Passage shown:
↓
|
Post by yi4183 on Sept 17, 2021 14:23:25 GMT -5
I'm trying to create a female top cc for the first time. I was able to get through all the process as said here: (https://youtu.be/_aJZtYbywvQ) But towards the end when I tried do "bake" (53:58 in the video), the texture showed up as solid white with no texture at all just flat (even though my cc is black). I did exactly the same as what's said but mine shows up like this in the map: zupimages.net/viewer.php?id=21/37/03hf.jpgtexture that is supposed to show: zupimages.net/viewer.php?id=21/37/qkvp.jpgI would be so happy if anyone can help me get through this problem..
|
|
|
Post by mauvemorn on Sept 17, 2021 15:32:49 GMT -5
Hi. We would need to see what’s going on in your blend, but in short, your are baking an ambient occlusion, not materials to texture. Imagine blender creating a glowing white sphere around your object that lights it from all angles. That is ambient light. When there is a sleeve, the light that is coming from above the sleeve will meets an obstacle(the sleeve), the area below the sleeve on the torso receives less light than the chest, for example, that is not obscured by anything. What this person does wrong is delete the body. You should also be adding the floor because clothing does not float in the void, it exists on the body, it has the body casting shadows on it, it has the light bouncing from the ground, etc. Basically, if you want to bake the black material with a specular map and all, you bake that as Combined, preferably in Cycles. If you want to add some complexity to your existing textures, do not delete the body and add the floor plane. If this will not work, share the blend file please, you might have too much light in the scene
|
|
|
Post by yi4183 on Sept 17, 2021 16:11:41 GMT -5
I've tried it but still couldn't figure out what to do..
↑
Dataset:
↓
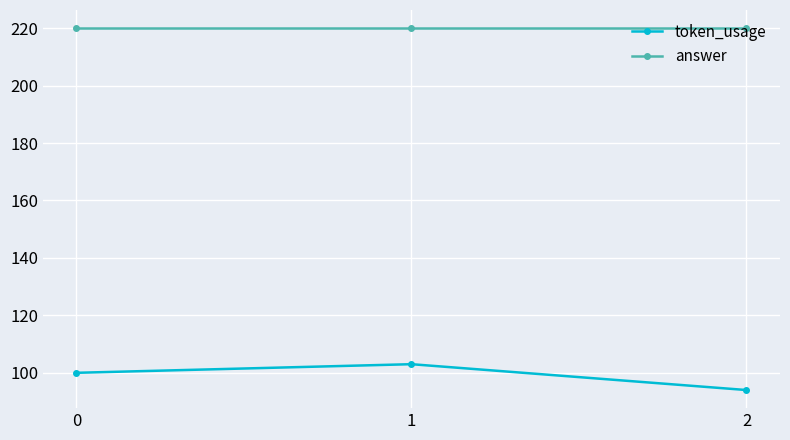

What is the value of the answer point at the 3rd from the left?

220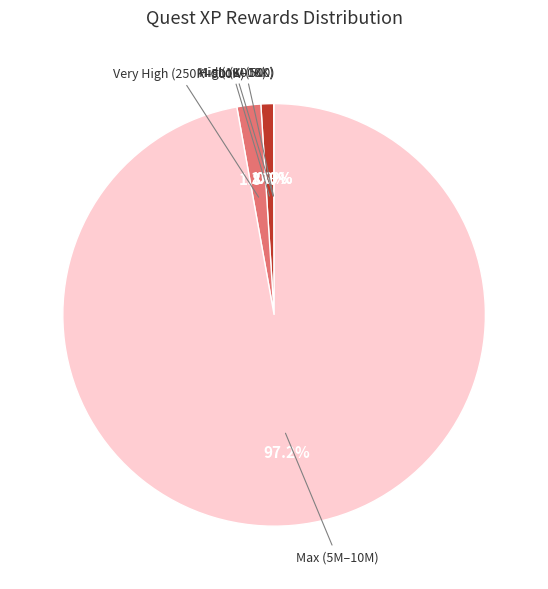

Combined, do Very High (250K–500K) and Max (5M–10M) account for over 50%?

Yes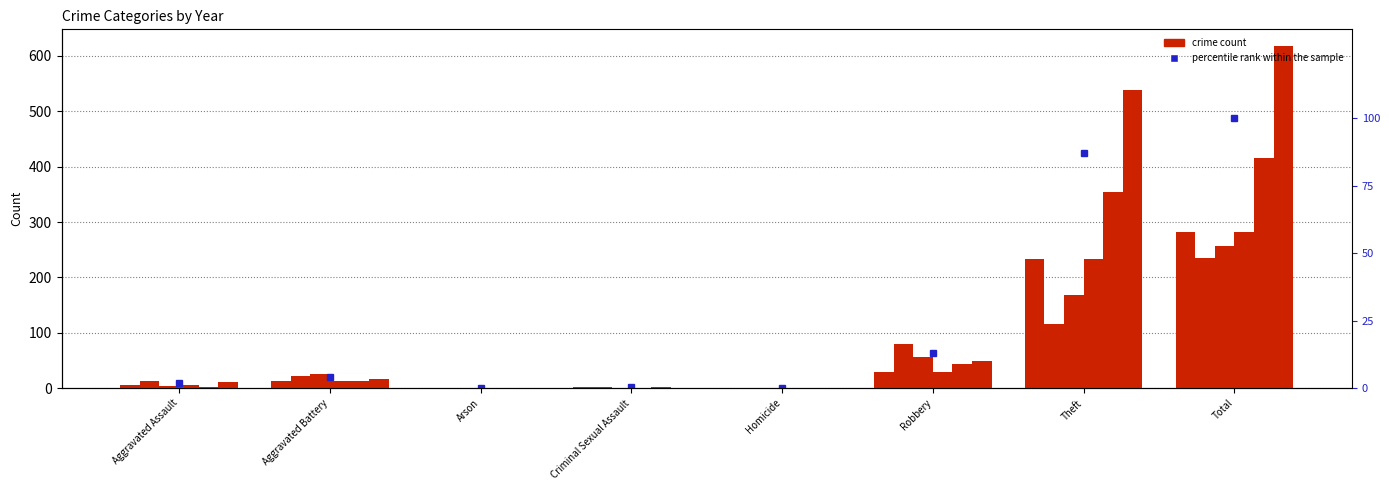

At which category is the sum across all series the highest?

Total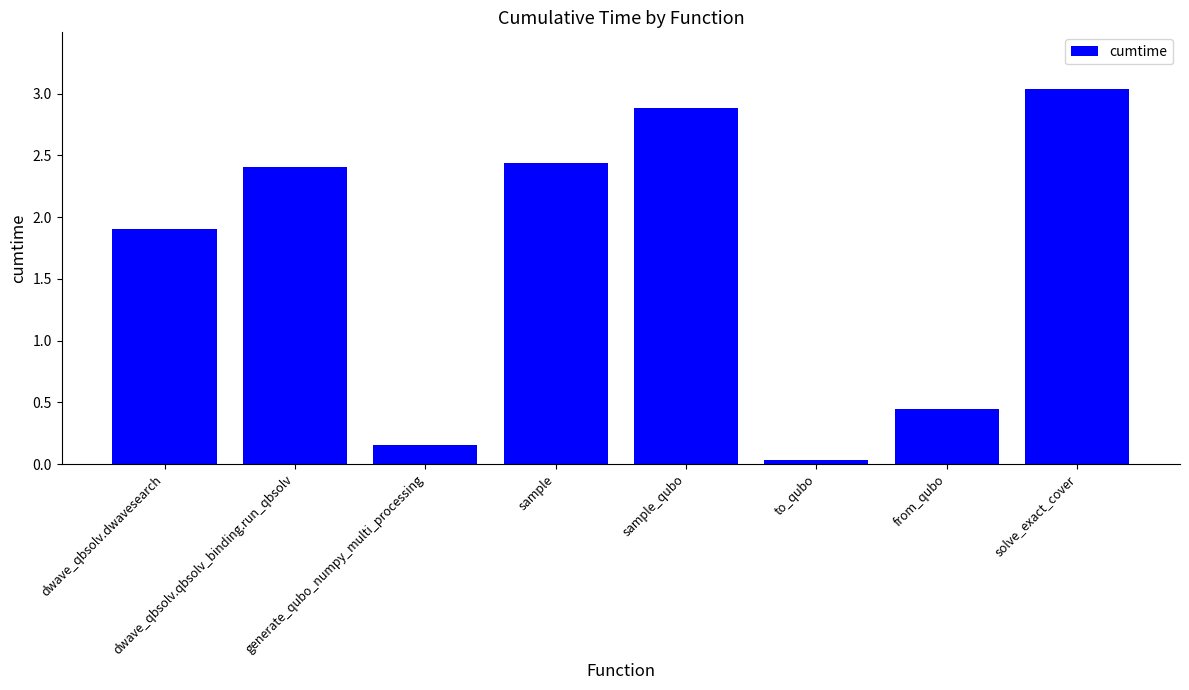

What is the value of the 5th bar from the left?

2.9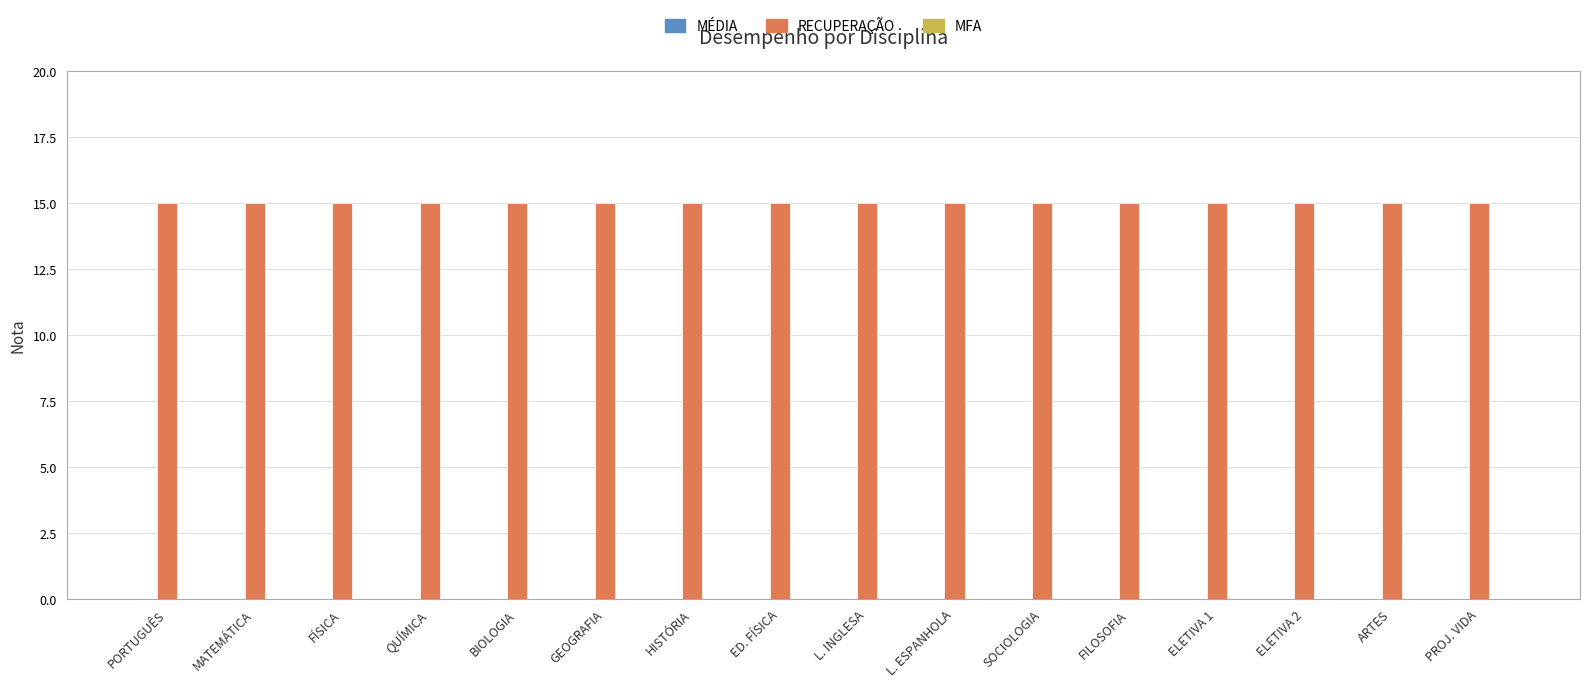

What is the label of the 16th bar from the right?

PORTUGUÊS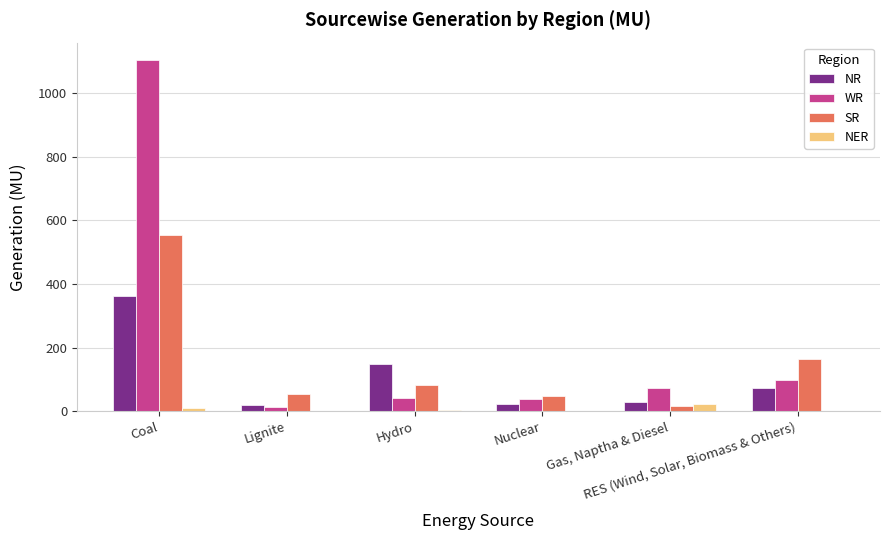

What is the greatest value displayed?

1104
↑
Using the information:
(a) Answer these questions about the forum thread on baking a clothing texture:
(i) At what point in the linked video does the bake step occur?
(ii) According to mauvemorn, what kind of bake is the original poster producing instead of materials to texture?
(iii) Which bake type and render engine does mauvemorn recommend for baking the black material with a specular map?
(b) Continue the forum thread on baking a clothing texture with the next post after its final one.
The rows come from a separate source.

Answers given:
(a)
(i) 53:58
(ii) An ambient occlusion
(iii) Combined, preferably in Cycles

(b)
|
|
|
Post by Fwecka (Lolabellesims) on Sept 17, 2021 22:42:38 GMT -5
It's been a few hours since your post so I'll go ahead and answer, though Mauvemorn is the one who knows the most about these things. Everything I've learned has been from her. First, your polycount is way too high. Use the decimate modifier to lower it. Decimate ruins the topology but in this case, MD has already ruined your topology so you have nothing to lose. And speaking of MD, model in quads and keep your particle distance high. Don't worry about body parts clipping through if you know you'll delete those body parts later (any body parts covered by your mesh). An ambient occlusion map is a shadow map. You're baking shadows onto your mesh so it doesn't look flat. Ambient light is light that exists everywhere in your scene; it doesn't come from a source such as a lamp so delete all of the lamps in your scene. Occlusion is just when something is blocking something else. Sort of like if you put your hand under a lamp the top of your hand would be lit up but the bottom would be in shadow because the bottom of your hand has been blocked from the light. Blender calculates the light that exists and what's blocking the light and then bakes those shadows onto a texture. This occlusion part is why Mauvemorn says to put a "floor" under your sim. This helps Blender to better calculate how light interacts with your mesh. I had some trouble at first baking shadows onto your map and it was because you have materials assigned to your mesh. There might be a better way of fixing this but I just ended up deleting the black material. You don't need to have a material assigned to your mesh; you'll make your diffuse in Photoshop and import it to Studio. I unchecked Normalize, as well. Got a pretty decent bake. Export your baked ambient occlusion map via the UV editor. Image > Save as Image or the shortcut F3. Open your ambient occlusion map in Photoshop, and do what you need to do to add color/texture.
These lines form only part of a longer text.